He had been playing around backstage, teasing the mascot and chatting to South Africa’s Akani Simbine. Donning a hood, he oozed his conventional cool - this was just another race and no one was going to thwart the perfect send-off for humanity’s perfect running machine.

The runners were called to ‘set.’ A tense silence ensued. Bolt reacted slowly to the starting gun. At 6-feet-5 inches, that has always been a weakness of the Jamaican. His body can’t unfurl that rapidly. He was slow, so slow that the nigh impossibility of Bolt not winning surfaced in earnest. This time Bolt didn’t smile, He didn’t glance left or right - and didn’t pose for a snapchat photo. Bolt was chasing in a final. Robotically, he lifted his head. Gatlin, his body and muscles in sync, was powering forward to his left. Chris Coleman and other finalists were also ahead of him.

But Bolt’s habitual tour de force never came. His force-of-nature speed was lacking, a final burst of Bolt Supremacy was not to be. His terminal velocity and regal speed had abandoned him. Bolt and his body were no longer in sync with the universe. For once, he was outpaced. Bolt was no longer floating among the angels.
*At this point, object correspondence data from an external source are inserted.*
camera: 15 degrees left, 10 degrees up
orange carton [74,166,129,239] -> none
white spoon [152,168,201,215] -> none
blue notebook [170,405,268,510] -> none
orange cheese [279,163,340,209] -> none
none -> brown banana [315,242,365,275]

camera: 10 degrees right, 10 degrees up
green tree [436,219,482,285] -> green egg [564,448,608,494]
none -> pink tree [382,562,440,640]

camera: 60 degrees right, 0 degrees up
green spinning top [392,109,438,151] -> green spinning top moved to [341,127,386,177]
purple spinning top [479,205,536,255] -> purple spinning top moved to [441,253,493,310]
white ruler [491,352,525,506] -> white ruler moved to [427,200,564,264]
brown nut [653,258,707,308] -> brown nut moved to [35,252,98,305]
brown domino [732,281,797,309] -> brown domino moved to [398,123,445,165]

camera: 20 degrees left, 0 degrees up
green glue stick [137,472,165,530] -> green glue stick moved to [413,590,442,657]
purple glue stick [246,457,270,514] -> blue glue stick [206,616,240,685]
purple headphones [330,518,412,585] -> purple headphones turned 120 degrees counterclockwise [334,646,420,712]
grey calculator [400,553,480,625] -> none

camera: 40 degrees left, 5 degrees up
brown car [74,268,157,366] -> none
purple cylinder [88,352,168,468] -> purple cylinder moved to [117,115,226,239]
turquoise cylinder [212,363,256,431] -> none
He simply proved to be human.

The Jamaican had been slowing down since he set his world records of 9.58 seconds in the 100 meters and 19.19 in the 200 at the world championships in Berlin in 2009. During the denouement of his career speed and velocity were no longer his goals, but vehicles to achieve glory. His munificence was endless, his exploits mesmerizing and astounding. Bolt was the most compelling athlete of our age, his life forever compressed into ten seconds. Bolt’s 100m and 200m World and Olympic finals since 2008 have consumed less than four minutes.

He carried his sport, his defeat and farewell may well spell a dark age for athletics. The vigilante Gatlin is a drugs recidivist. The public roundly booed him. Without Bolt, athletics may become marginal again. But for now, gratitude and appreciation for St Leo must prevail. Next weekend he will speed away for one more time in the 4x100m relay. Miss him and you will never see him again.